According to Taylor, Myxo produces more natural antibiotics than any other bacteria, and thus has the potential for relevance to medical applications. It is harmful only to other bacteria, consuming E. coli, for example, as a nutrient.
In another application, the U.S. government is testing the usefulness of Myxo by spraying it on strawberries as a natural fungicide. Improved understanding of how this bacteria interacts may also have ramifications for anti-cancer medications. Key to building this understanding is engaging in research like Burks’ to uncover the basic mechanisms that impact Myxo’s behavior.
Taylor says the first step in conducting biological research is to examine existing studies. After a thorough review of the literature on previous Myxo research, Burks found that researchers proved the bacteria changes when exposed to wavelengths of blue light. These wavelengths slow its growth and change its color. She could not however, find any research on what Myxo does when exposed to other wavelengths. Interested in this gap in the research, she proposed the idea to Taylor who said the topic had merit.

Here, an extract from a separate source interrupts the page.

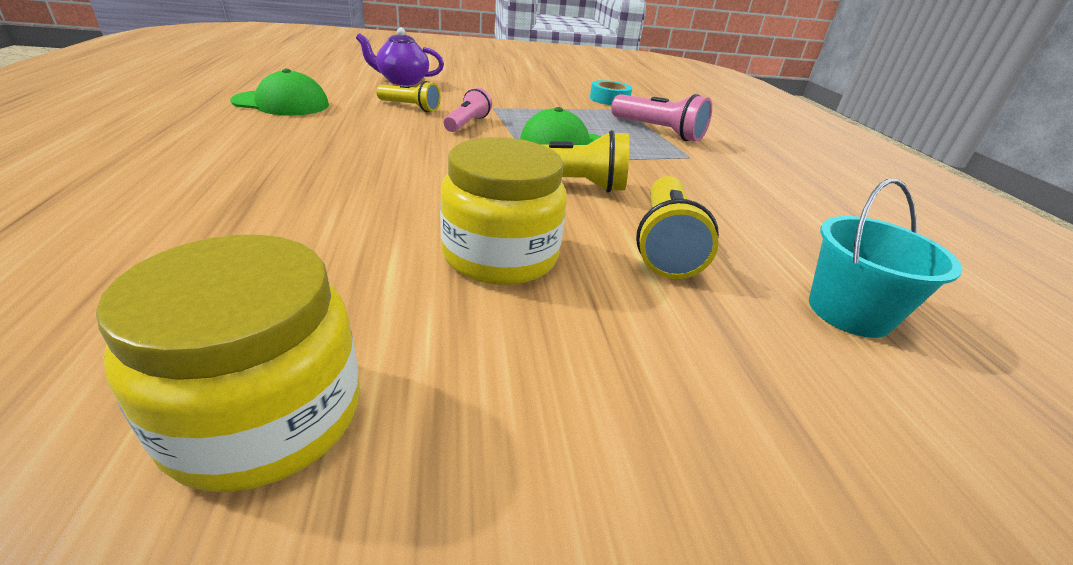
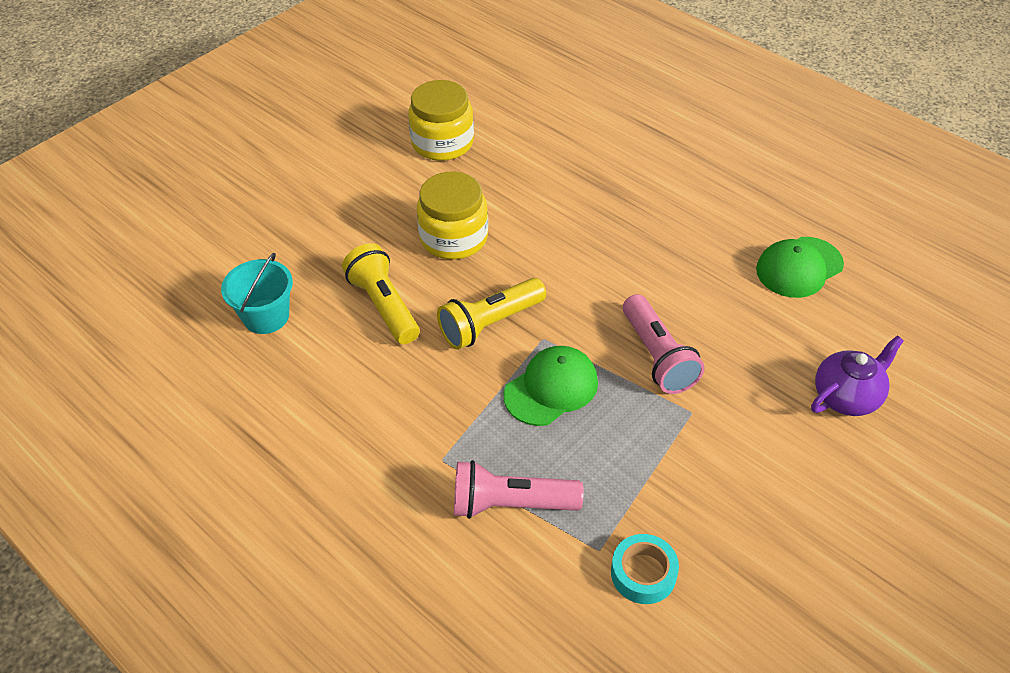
camera: 145 degrees right, 15 degrees up
yellow flashlight [376,81,441,112] -> none
pink flashlight [444,88,492,132] -> pink flashlight [623,294,705,394], size x1.55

Burks then embarked on original research at MNU by reconfirming the previous study with blue light. Then she conducted experiments to discover what happened to Myxo with red, black and ambient (white) light; using darkness for the control group since that is its normal environment.
“When exposed to red light Myxo changes color almost as remarkably as with the blue light,” Burks says. “We can’t say for sure yet if the red light has caused a change in growth, but at this point it seems that it might be causing the Myxo to grow and move faster.” This observation runs opposite to the bacteria’s reaction to blue light, which presents an opportunity for new hypotheses.
“It may be that Myxo has adapted its physical response to light to a kind of rudimentary vision telling the colony to expand faster to escape the light,” Taylor says.
The non-scientific reader might question the significance of these findings. But the potential implications of this foundational research are three-fold.
First, the research illustrates new behavioral patterns not previously observed with this model organism.
“We know that Myxo is damaged by UV light,” Taylor explains. “So there has to be some way for the bacteria to know that if it is exposed to light it will be damaged and it needs to get away.”
“We think when light hits Myxo, it causes a chemical reaction to make it move,” Burks adds. “In the case of red light it makes it go further away from the center of the colony trying to escape the light.”
Second, the research contributes to a growing arena of scientific study. Taylor says a relatively small group of researchers—perhaps 15 world-wide, are working on Myxo. Currently other researchers are looking into the molecules responsible for the color change to see if there are any medical ramifications.
Third, this effort contributes to teaching undergraduate students critical research techniques. Burks, who is already applying to medical schools and hopes to become a pediatrician, says she has looked forward to doing specialized research at MNU since she was a freshman. She hopes to publish her findings with Taylor, which may take two more years.
While Myxo is one of the most common forms of bacteria on earth, this research initiative may uncover mechanisms that unlock discoveries and contribute to additional research projects for current and future MNU students and the scientific community at large.
Whatever happens, Burks has an opportunity few undergraduates enjoy.
“It’s exciting to realize how much research there is left to do in this field,” she states. “I’m looking forward to the new school year and getting back in the lab.”